En se servant des chiffres de cette espèce, ces modalités de calcul du taux global de la perte de chance respectent la condition suivante : si la perte de chance du défaut de consentement est de 25 % ( la probabilité que la victime ait refusé l’opération est de 25 % ), la contrepartie nécessaire est une probabilité de 75 % que la victime ait subi l’intervention. Il en résulte que la perte de chance consécutive à la faute technique doit être multipliée par 75 %.

La solution du Conseil d’État est ainsi logique et d’utilisation facile pour l'avocat en droit de la santé.

Compte tenu de l'harmonisation de la jurisprudence des deux ordres de juridictions en matière de responsabilité médicale, on peut légitimement attendre à un arrêt de la Cour de cassation dans le même sens.

c) Accident médical sans faute

Dans le cadre d'une perte de chance consécutive à une faute médicale, l'accident médical sans faute qui remplit les conditions du II de l'article L1142-1 du code de la santé publique permet d'obtenir une indemnisation de toutes les autres conséquences dommageables subis par la victime.

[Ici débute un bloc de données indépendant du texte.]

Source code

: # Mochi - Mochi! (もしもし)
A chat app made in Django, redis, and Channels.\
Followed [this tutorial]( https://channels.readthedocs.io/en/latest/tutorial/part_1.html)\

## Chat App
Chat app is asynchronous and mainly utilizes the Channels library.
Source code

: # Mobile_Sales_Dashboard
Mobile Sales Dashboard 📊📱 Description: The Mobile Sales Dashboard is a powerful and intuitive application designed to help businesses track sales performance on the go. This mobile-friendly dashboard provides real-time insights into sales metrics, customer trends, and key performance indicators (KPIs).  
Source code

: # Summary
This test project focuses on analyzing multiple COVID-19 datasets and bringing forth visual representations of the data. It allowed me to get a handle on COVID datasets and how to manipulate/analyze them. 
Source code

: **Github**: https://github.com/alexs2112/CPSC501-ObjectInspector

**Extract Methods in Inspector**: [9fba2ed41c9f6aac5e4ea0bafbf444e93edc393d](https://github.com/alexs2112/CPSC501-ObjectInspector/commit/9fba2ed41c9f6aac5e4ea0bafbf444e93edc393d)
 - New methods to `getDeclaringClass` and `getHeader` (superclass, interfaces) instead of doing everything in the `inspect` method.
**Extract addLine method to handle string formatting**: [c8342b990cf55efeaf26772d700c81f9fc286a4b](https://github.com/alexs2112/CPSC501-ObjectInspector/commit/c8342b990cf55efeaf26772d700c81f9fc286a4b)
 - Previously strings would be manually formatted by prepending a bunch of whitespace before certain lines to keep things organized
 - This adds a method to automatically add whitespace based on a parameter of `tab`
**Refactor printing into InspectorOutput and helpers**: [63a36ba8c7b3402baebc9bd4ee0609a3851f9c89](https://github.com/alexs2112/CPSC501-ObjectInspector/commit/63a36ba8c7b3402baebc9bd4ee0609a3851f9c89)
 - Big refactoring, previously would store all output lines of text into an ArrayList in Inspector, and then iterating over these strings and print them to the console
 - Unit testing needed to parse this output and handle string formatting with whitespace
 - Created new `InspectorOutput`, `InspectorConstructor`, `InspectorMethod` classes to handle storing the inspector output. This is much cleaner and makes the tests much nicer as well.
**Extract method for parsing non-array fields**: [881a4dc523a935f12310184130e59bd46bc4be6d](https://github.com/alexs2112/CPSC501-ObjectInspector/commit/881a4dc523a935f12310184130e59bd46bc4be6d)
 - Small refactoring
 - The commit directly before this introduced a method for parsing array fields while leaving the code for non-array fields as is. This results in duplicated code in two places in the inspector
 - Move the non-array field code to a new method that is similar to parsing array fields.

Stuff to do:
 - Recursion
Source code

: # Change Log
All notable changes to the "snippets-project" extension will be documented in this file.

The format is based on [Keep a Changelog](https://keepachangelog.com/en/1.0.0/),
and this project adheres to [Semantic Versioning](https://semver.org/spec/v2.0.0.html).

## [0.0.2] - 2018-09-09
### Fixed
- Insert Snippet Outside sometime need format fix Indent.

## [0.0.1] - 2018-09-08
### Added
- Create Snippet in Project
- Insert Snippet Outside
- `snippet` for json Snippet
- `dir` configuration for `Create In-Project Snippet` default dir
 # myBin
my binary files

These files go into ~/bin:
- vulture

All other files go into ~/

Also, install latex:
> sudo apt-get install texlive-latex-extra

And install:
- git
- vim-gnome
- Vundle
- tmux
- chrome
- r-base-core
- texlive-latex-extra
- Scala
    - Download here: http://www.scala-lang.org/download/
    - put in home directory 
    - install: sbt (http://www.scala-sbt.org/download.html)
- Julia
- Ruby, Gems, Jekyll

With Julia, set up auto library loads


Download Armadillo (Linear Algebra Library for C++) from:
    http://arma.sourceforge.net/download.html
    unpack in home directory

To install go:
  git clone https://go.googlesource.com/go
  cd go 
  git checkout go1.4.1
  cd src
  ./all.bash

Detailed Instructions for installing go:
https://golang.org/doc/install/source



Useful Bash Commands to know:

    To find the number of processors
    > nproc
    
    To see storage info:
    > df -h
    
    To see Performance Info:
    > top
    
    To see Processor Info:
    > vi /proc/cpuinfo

Il en est ainsi suivant une jurisprudence importante du Conseil d'Etat (CE, 5-4 SSR, 12 déc. 2014, n° 355052) :

« Considérant que, si les dispositions du II de l’article L. 1142-1 du code de la santé publique font obstacle à ce que l’ONIAM supporte au titre de la solidarité nationale la charge de réparations incombant aux personnes responsables d’un dommage en vertu du I du même article, elles n’excluent toute indemnisation par l’office que si le dommage est entièrement la conséquence directe d’un fait engageant leur responsabilité ; que, dans l’hypothèse où un accident médical non fautif est à l’origine de conséquences dommageables mais où une faute commise par une personne

mentionnée au I de l’article L. 1142-1 a fait perdre au patient une chance d’échapper à l’accident médical ou de se soustraire à ses conséquences, le préjudice directement lié à cette faute est la perte de chance d’éviter le dommage corporel advenu et non le dommage corporel lui-même, lequel demeure tout entier en lien direct avec l’accident non fautif ; que, par suite, un tel accident ouvre droit à réparation au titre de la solidarité nationale si l’ensemble de ses conséquences remplissent les conditions posées au II de l’article L. 1142-1 et présentent notamment le caractère de gravité requis, l’indemnité due par l’ONIAM étant seulement réduite du montant de celle mise, le cas échéant, à la charge du responsable de la perte de chance, égale à une fraction du dommage corporel correspondant à l’ampleur de la chance perdue ; »

La Cour de cassation a adopté la même solution permettant à la victime d'un accident médical survenu dans un établissement privé de santé d'en bénéficier (Cass. Civ 1e, 22 nov. 2017, pourvoi n° 16-24769).

Il en résulte que la victime peut également combler l'indemnisation réduite par une perte de chance avec celle d'un accident médical sans faute indemnisable par l'ONIAM.

La perte de chance de la victime peut être également consécutive à un défaut de consentement (Cour d'Appel de Riom, 2 déc. 2020, RG n° 19/01842).

En effet, comme l'énonce le Conseil d'Etat, le préjudice directement lié à la faute est la perte de chance d’éviter le dommage corporel et non le dommage corporel lui-même, lequel demeure tout entier en lien direct avec l’accident médical non fautif.

III. Conclusion

L'indemnisation réduite au titre d'une perte de chance peut être augmentée par l'avocat avec les stratégies juridiques exposées dans cet article afin que la victime d'un accident médical puisse obtenir la meilleure indemnisation de son préjudice.